The SingletonService here simply encapsulates a reference to an Option[A] and an effect to create an A to create an A upon the first retrieval. Other retrievals will simply reuse the instance created before.

Most likely I will move the SingletonService as a helper class to blended-zio-core as there will be many more use cases to have only a sinlge instance of a service while executing an application. For example a metrics collector for named metrics or a JMX service to expose arbitrary MBeans.
 1
 2
 3
 4
 5
 6
 7
 8
 9
10
11
12
13
14
15
16
17
18
19
20
21
22
23
24
25
26
27
28
29
30
31
32
package blended.zio.streams

import zio._

private[streams] trait SingletonService[A] {

  private[streams] val instance: Ref[Option[A]]
  private[streams] def makeService: ZIO[Any, Nothing, A]

  private[streams] def service: ZIO[Any, Nothing, A] = for {
    sr  <- instance.get
    svc <- sr match {
             case Some(s) => ZIO.succeed(s)
             case None    =>
               for {
                 s <- makeService
                 _ <- instance.set(Some(s))
               } yield s
           }
  } yield (svc)
}

object SingletonService {
  def fromEffect[A](e: ZIO[Any, Nothing, A]): ZIO[Any, Nothing, SingletonService[A]] = for {
    inst <- Ref.make[Option[A]](None)
    svc   = new SingletonService[A] {
              override private[streams] val instance    = inst
              override private[streams] def makeService = e
            }
  } yield (svc)
}

The ZIOJmsConnectionManager uses the SingletonService as follows:

30
31
32
33
    val singleton: ZIO[Any, Nothing, SingletonService[Service]] =
      SingletonService.fromEffect(createLive)

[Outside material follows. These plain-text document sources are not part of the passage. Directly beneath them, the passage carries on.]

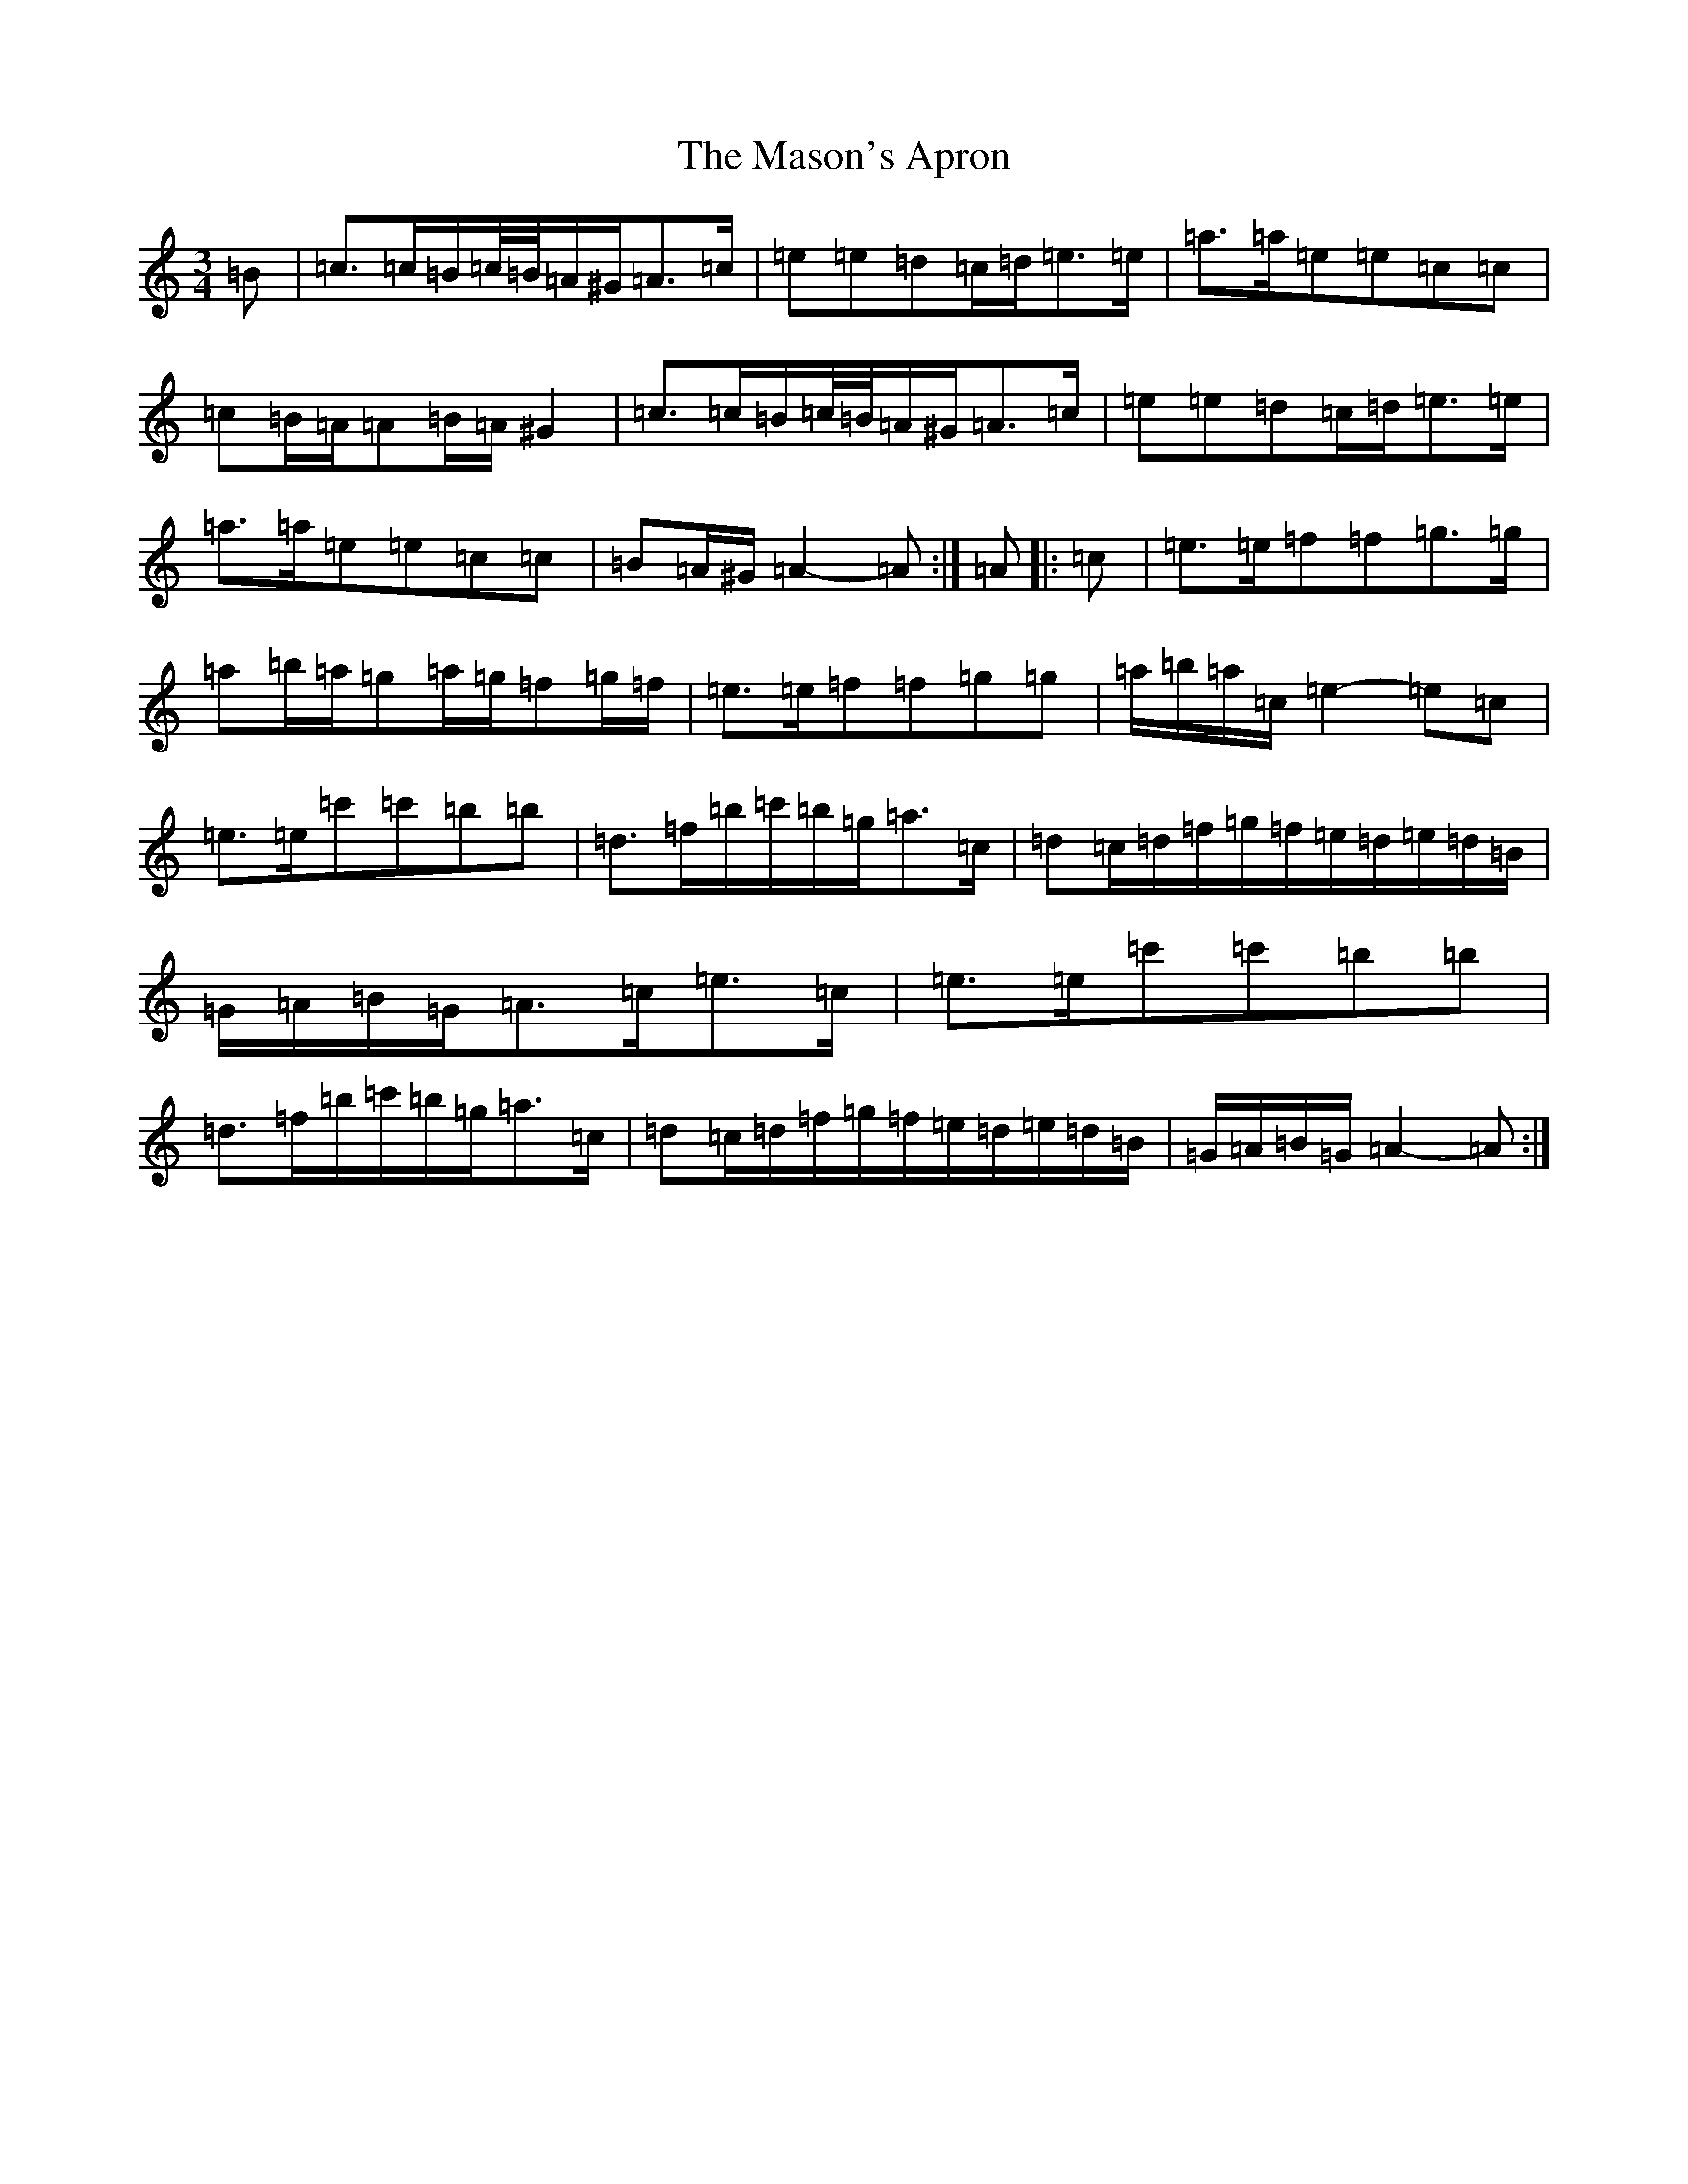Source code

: X: 17276
T: Mason's Apron, The
S: https://thesession.org/tunes/74#setting12549
Z: A Major
R: reel
M:3/4
L:1/8
K: C Major
=B|=c>=c=B/2=c/4=B/4=A/2^G/2=A>=c|=e=e=d=c/2=d/2=e>=e|=a>=a=e=e=c=c|=c=B/2=A/2=A=B/2=A/2^G2|=c>=c=B/2=c/4=B/4=A/2^G/2=A>=c|=e=e=d=c/2=d/2=e>=e|=a>=a=e=e=c=c|=B=A/2^G/2=A2-=A:|=A|:=c|=e>=e=f=f=g>=g|=a=b/2=a/2=g=a/2=g/2=f=g/2=f/2|=e>=e=f=f=g=g|=a/2=b/2=a/2=c/2=e2-=e=c|=e>=e=c'=c'=b=b|=d>=f=b/2=c'/2=b/2=g/2=a>=c|=d=c/2=d/2=f/2=g/2=f/2=e/2=d/2=e/2=d/2=B/2|=G/2=A/2=B/2=G/2=A>=c=e>=c|=e>=e=c'=c'=b=b|=d>=f=b/2=c'/2=b/2=g/2=a>=c|=d=c/2=d/2=f/2=g/2=f/2=e/2=d/2=e/2=d/2=B/2|=G/2=A/2=B/2=G/2=A2-=A:|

    def live(s: SingletonService[Service]): ZLayer[Any, Nothing, ZIOJmsConnectionManager] = ZLayer.fromEffect(s.service)

Conclusion #

We have added a simple keep alive mechanism to the JMS connections we have discussed in the previous articles. The keep alive build on the streams with auto recovery and triggers a reconnect once a limit of maximum missed keep alives has been reached. The reconnect then triggers the recovery and reconnect as defined for auto recovery.

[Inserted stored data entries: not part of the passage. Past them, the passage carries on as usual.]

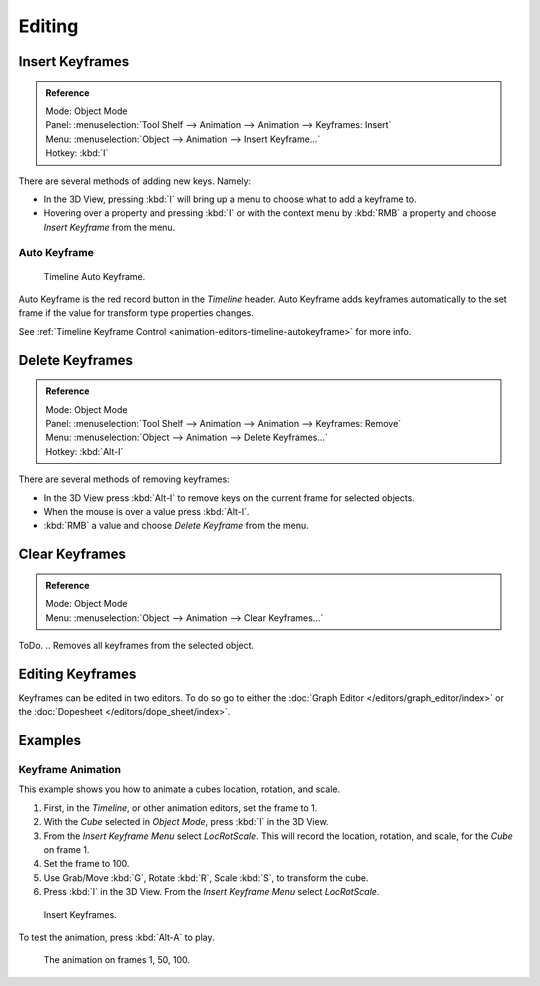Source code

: 
*******
Editing
*******


Insert Keyframes
================

.. admonition:: Reference
   :class: refbox

   | Mode:     Object Mode
   | Panel:    :menuselection:`Tool Shelf --> Animation --> Animation --> Keyframes: Insert`
   | Menu:     :menuselection:`Object --> Animation --> Insert Keyframe...`
   | Hotkey:   :kbd:`I`

There are several methods of adding new keys. Namely:

- In the 3D View, pressing :kbd:`I` will bring up a menu to choose what to add a keyframe to.
- Hovering over a property and pressing :kbd:`I` or 
  with the context menu by :kbd:`RMB` a property and
  choose *Insert Keyframe* from the menu.


Auto Keyframe
-------------

.. figure:: /images/editors_info_keyframes-auto.png

   Timeline Auto Keyframe.


Auto Keyframe is the red record button in the *Timeline* header. Auto Keyframe adds
keyframes automatically to the set frame if the value for transform type properties changes.

See :ref:`Timeline Keyframe Control <animation-editors-timeline-autokeyframe>` for more info.


Delete Keyframes
================

.. admonition:: Reference
   :class: refbox

   | Mode:     Object Mode
   | Panel:    :menuselection:`Tool Shelf --> Animation --> Animation --> Keyframes: Remove`
   | Menu:     :menuselection:`Object --> Animation --> Delete Keyframes...`
   | Hotkey:   :kbd:`Alt-I`

There are several methods of removing keyframes:

- In the 3D View press :kbd:`Alt-I` to remove keys on the current frame for selected objects.
- When the mouse is over a value press :kbd:`Alt-I`.
- :kbd:`RMB` a value and choose *Delete Keyframe* from the menu.


Clear Keyframes
===============

.. admonition:: Reference
   :class: refbox

   | Mode:     Object Mode
   | Menu:     :menuselection:`Object --> Animation --> Clear Keyframes...`

ToDo. .. Removes all keyframes from the selected object.


Editing Keyframes
=================

Keyframes can be edited in two editors. To do so go to either the
:doc:`Graph Editor </editors/graph_editor/index>`
or the :doc:`Dopesheet </editors/dope_sheet/index>`.


Examples
========

Keyframe Animation
------------------

This example shows you how to animate a cubes location, rotation, and scale.


#. First, in the *Timeline*, or other animation editors, set the frame to 1.
#. With the *Cube* selected in *Object Mode*, press :kbd:`I` in the 3D View.
#. From the *Insert Keyframe Menu* select *LocRotScale*.
   This will record the location, rotation, and scale, for the *Cube* on frame 1.
#. Set the frame to 100.
#. Use Grab/Move :kbd:`G`, Rotate :kbd:`R`, Scale :kbd:`S`, to transform the cube.
#. Press :kbd:`I` in the 3D View. From the *Insert Keyframe Menu* select *LocRotScale*.

.. figure:: /images/animation_keyframes_insert_keyframe_00.png
   :width: 500px

   Insert Keyframes.


To test the animation, press :kbd:`Alt-A` to play.

.. figure:: /images/animation_keyframes_insert_keyframe_01.png
   :width: 500px

   The animation on frames 1, 50, 100.

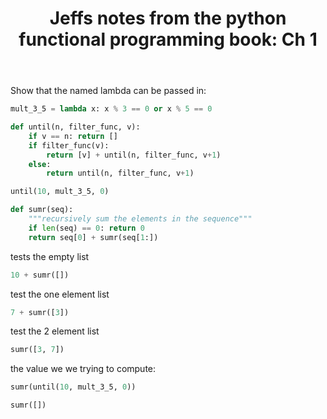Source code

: #+TITLE: Jeffs notes from the python functional programming book: Ch 1

# Introduction notes

Show that the named lambda can be passed in:

#+BEGIN_SRC python :session named-lambda
  mult_3_5 = lambda x: x % 3 == 0 or x % 5 == 0
#+END_SRC

#+RESULTS:

#+BEGIN_SRC python :session named-lambda :results output
  def until(n, filter_func, v):
      if v == n: return []
      if filter_func(v):
          return [v] + until(n, filter_func, v+1)
      else:
          return until(n, filter_func, v+1)
#+END_SRC

#+RESULTS:

#+BEGIN_SRC python :session named-lambda
  until(10, mult_3_5, 0)
#+END_SRC

#+RESULTS:
| 0 | 3 | 5 | 6 | 9 |


#+BEGIN_SRC python :session named-lambda
  def sumr(seq):
      """recursively sum the elements in the sequence"""
      if len(seq) == 0: return 0
      return seq[0] + sumr(seq[1:])
#+END_SRC

#+RESULTS:

tests the empty list
#+BEGIN_SRC python :session named-lambda
  10 + sumr([])
#+END_SRC

#+RESULTS:
: 10

test the one element list
#+BEGIN_SRC python :session named-lambda
  7 + sumr([3])
#+END_SRC

#+RESULTS:
: 10

test the 2 element list
#+BEGIN_SRC python :session named-lambda
  sumr([3, 7])
#+END_SRC

#+RESULTS:
: 10

the value we we trying to compute:
#+BEGIN_SRC python :session named-lambda :results output
  sumr(until(10, mult_3_5, 0))
#+END_SRC

#+RESULTS:
: 23

#+BEGIN_SRC python :session named-lambda :results output
  sumr([])
#+END_SRC

#+RESULTS:
: 0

For the users of the stream the keep alive and potential reconnect is completely transparent. Further, the onConnect effect would allow us to instrument the connection factory with other effects - for example to collect metrics or publish JMX information.

Next steps #

Apart from finalizing the API there are more areas to explore:

  • Use defined types rather than only String as message payloads.
  • Support arbitrary message properties.
  • Look into defining message flows on top of streams with error handling and acknowledgements.
  • Explore zio-zmx to visualize the current state of all fibers within a running application (for learning about threads primarily)
  • Build a sample application that represents a JMS bridge
    • Consume message from provider A
    • Send the message to provider B
    • Acknowledge the message if and only if the send was successful, otherwise pass the message to a retry handler
    • Replay messages from the retry handler up to a given retry count until the send was successful. If the maximum retries have been reached or a given amount of time has passed before the send was successful, the message shall be processed by an error handler.
    • Messages in the retry handler shall be persisted and survive an application restart.